#### EXERCISE PROMPT:
Write out again, word for word, the lines in the records below from the line that contains "name author: (Pall.) Kuntze" through the line that contains "collectors: M. J.", including both of those lines.

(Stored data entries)
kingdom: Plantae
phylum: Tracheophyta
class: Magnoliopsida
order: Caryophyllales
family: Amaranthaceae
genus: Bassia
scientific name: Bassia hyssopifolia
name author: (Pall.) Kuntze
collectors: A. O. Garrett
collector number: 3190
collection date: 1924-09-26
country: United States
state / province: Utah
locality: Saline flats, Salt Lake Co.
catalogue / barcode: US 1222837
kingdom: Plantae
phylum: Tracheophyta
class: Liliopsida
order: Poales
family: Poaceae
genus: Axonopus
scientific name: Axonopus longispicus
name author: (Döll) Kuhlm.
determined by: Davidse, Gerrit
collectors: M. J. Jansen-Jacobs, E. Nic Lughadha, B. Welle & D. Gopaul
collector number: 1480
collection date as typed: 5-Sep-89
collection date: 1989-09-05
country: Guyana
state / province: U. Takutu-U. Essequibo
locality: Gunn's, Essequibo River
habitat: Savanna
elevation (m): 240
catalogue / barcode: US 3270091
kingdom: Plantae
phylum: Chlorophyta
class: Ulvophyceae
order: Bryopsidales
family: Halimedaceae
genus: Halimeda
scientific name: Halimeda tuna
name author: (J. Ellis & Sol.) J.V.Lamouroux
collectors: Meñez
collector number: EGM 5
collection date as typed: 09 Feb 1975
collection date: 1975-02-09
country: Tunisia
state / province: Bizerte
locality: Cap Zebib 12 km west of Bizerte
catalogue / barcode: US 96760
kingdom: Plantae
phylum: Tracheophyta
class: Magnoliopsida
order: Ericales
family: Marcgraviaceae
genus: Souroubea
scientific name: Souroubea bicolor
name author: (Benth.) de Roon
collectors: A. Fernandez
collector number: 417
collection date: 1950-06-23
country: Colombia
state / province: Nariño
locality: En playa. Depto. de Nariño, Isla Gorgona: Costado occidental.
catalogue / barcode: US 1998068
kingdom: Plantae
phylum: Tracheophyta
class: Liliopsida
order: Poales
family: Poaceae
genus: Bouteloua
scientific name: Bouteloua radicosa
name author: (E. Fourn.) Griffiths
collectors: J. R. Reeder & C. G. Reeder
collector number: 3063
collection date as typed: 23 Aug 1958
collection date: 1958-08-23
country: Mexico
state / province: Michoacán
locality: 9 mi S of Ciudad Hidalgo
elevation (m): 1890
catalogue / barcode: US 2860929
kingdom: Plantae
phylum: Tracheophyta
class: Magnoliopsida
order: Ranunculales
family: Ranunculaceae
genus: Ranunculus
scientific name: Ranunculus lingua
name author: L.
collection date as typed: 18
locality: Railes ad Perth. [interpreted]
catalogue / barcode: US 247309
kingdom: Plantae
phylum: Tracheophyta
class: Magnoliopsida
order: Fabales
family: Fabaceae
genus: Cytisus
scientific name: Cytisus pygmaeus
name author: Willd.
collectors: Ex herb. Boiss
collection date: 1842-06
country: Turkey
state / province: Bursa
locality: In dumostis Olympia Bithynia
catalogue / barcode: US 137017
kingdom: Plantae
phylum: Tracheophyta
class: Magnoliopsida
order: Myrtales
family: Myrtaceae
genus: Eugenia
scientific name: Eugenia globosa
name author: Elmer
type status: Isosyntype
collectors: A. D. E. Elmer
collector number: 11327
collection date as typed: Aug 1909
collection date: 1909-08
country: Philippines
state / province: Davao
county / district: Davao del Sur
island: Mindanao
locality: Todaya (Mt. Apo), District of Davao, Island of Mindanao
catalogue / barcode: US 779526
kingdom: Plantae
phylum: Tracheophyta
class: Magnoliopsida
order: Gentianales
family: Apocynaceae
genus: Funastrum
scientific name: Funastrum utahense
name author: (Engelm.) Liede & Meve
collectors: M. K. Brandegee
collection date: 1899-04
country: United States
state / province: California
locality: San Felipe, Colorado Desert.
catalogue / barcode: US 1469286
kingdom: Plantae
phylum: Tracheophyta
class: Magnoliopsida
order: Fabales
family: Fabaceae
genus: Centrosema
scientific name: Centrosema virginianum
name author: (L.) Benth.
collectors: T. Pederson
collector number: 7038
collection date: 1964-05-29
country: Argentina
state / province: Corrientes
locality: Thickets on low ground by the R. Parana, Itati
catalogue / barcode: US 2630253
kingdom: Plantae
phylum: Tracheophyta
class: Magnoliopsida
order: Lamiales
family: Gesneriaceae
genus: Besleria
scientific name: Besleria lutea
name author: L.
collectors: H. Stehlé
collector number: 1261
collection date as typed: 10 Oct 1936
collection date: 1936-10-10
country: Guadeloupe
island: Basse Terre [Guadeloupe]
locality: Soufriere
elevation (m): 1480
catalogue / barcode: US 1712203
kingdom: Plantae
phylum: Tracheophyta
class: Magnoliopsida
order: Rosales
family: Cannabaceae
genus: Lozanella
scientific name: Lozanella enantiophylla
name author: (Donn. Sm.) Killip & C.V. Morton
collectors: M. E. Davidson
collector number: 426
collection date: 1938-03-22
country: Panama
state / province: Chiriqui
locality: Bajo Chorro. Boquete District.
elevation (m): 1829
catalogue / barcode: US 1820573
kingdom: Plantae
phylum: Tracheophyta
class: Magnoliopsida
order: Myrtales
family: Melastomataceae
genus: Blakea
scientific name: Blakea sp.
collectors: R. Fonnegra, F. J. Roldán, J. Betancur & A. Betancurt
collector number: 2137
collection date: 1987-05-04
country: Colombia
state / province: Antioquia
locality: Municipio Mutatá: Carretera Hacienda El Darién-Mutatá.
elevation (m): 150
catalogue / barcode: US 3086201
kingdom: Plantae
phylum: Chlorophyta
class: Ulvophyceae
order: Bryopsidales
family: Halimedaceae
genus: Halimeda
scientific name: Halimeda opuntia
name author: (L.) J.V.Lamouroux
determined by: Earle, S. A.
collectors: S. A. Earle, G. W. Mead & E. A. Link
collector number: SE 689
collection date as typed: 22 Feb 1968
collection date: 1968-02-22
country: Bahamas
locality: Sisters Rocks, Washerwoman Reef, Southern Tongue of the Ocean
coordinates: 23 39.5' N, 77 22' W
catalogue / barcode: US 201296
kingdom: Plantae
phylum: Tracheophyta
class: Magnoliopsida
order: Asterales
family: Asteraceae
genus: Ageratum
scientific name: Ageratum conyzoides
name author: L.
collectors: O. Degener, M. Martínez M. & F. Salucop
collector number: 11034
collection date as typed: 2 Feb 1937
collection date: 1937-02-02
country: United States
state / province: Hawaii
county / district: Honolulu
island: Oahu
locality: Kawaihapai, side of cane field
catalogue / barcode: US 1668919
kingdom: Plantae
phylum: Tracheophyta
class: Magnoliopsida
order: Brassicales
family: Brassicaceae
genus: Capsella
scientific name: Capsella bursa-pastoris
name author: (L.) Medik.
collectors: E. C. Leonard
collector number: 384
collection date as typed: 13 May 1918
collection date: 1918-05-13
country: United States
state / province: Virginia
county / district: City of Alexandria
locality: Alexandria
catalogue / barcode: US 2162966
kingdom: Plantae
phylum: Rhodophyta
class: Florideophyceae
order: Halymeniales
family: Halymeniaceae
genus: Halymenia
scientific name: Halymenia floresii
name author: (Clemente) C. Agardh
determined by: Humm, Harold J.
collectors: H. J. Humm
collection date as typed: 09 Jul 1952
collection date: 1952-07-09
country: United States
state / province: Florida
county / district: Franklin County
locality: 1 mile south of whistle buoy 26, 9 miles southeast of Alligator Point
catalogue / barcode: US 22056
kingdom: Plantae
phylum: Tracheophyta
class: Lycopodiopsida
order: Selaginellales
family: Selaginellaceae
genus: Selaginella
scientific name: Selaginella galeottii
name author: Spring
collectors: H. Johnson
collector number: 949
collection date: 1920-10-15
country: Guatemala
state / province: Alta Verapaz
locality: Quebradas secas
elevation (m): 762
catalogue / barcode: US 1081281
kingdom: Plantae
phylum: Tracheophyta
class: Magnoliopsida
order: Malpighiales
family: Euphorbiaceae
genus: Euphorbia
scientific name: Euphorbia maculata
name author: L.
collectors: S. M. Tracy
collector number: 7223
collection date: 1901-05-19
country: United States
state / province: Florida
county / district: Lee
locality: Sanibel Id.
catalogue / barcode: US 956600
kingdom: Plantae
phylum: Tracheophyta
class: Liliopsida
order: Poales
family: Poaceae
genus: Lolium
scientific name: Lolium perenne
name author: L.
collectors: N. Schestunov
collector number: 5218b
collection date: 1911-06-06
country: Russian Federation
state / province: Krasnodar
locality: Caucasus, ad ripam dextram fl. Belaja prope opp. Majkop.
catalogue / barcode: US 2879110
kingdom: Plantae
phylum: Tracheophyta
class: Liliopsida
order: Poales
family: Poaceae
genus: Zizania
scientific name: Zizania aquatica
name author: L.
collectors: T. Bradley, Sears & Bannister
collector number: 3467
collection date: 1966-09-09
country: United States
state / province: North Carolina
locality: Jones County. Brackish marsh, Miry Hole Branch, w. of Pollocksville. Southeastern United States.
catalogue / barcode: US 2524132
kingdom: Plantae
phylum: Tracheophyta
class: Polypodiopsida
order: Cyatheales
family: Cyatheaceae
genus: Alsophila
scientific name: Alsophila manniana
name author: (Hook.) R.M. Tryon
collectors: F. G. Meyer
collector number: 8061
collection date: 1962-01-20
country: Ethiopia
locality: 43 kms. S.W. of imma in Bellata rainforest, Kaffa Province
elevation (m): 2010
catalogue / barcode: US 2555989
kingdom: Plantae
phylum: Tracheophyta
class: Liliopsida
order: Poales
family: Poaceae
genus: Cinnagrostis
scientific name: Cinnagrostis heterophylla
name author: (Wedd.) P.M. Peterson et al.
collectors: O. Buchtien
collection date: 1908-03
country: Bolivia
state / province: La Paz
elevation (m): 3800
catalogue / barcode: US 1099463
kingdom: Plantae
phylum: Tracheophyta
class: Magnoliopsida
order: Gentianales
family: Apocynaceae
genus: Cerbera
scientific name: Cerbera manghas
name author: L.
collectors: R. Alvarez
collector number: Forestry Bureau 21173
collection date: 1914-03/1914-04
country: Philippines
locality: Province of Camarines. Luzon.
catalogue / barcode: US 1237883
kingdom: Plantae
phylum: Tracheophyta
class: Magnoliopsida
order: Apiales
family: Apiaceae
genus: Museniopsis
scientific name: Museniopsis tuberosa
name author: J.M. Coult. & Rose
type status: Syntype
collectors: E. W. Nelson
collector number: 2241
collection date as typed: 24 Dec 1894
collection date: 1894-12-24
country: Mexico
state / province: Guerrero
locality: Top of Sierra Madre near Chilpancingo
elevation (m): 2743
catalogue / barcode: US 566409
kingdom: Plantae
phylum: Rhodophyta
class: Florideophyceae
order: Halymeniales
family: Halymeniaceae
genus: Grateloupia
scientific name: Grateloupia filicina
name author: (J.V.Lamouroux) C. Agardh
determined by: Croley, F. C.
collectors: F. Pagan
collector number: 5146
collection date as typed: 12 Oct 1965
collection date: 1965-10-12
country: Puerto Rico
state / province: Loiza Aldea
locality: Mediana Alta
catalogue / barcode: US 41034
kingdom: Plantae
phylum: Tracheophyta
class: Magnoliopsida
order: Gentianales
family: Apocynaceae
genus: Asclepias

#### EXERCISE RESULT:
name author: (Pall.) Kuntze
collectors: A. O. Garrett
collector number: 3190
collection date: 1924-09-26
country: United States
state / province: Utah
locality: Saline flats, Salt Lake Co.
catalogue / barcode: US 1222837
kingdom: Plantae
phylum: Tracheophyta
class: Liliopsida
order: Poales
family: Poaceae
genus: Axonopus
scientific name: Axonopus longispicus
name author: (Döll) Kuhlm.
determined by: Davidse, Gerrit
collectors: M. J. Jansen-Jacobs, E. Nic Lughadha, B. Welle & D. Gopaul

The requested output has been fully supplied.